--- DIRECTIONS FOR THIS TASK ---
Comb through the entries for "pacotes" and pull out each line that holds it.

--- TASK MATERIAL ---

────────────────────────────────────────

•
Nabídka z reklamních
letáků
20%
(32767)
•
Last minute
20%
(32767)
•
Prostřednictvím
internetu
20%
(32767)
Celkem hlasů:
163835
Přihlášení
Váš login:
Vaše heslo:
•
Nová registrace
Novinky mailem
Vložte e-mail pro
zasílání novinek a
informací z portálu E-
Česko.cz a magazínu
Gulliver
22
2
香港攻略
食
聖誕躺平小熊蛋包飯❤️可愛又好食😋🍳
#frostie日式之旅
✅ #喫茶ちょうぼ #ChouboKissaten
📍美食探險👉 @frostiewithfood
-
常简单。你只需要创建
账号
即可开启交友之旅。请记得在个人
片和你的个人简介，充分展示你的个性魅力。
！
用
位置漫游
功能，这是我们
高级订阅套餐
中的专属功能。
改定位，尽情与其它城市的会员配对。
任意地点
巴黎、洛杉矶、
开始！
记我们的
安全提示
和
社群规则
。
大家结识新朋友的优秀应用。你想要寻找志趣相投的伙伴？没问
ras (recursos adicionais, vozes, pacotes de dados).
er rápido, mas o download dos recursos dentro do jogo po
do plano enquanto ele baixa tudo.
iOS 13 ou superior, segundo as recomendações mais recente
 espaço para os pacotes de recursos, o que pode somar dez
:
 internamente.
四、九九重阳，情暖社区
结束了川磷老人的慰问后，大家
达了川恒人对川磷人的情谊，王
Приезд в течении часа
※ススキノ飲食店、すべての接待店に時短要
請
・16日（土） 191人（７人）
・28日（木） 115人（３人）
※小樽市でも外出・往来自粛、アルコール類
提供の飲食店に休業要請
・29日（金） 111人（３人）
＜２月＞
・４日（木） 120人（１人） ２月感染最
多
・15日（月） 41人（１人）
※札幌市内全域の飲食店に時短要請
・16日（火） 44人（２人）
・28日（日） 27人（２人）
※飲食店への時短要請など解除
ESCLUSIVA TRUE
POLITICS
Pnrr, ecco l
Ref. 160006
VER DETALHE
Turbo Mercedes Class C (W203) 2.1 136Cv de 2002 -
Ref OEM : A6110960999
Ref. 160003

────────────────────────────────────────

--- REPLY ---
ras (recursos adicionais, vozes, pacotes de dados).
 espaço para os pacotes de recursos, o que pode somar dez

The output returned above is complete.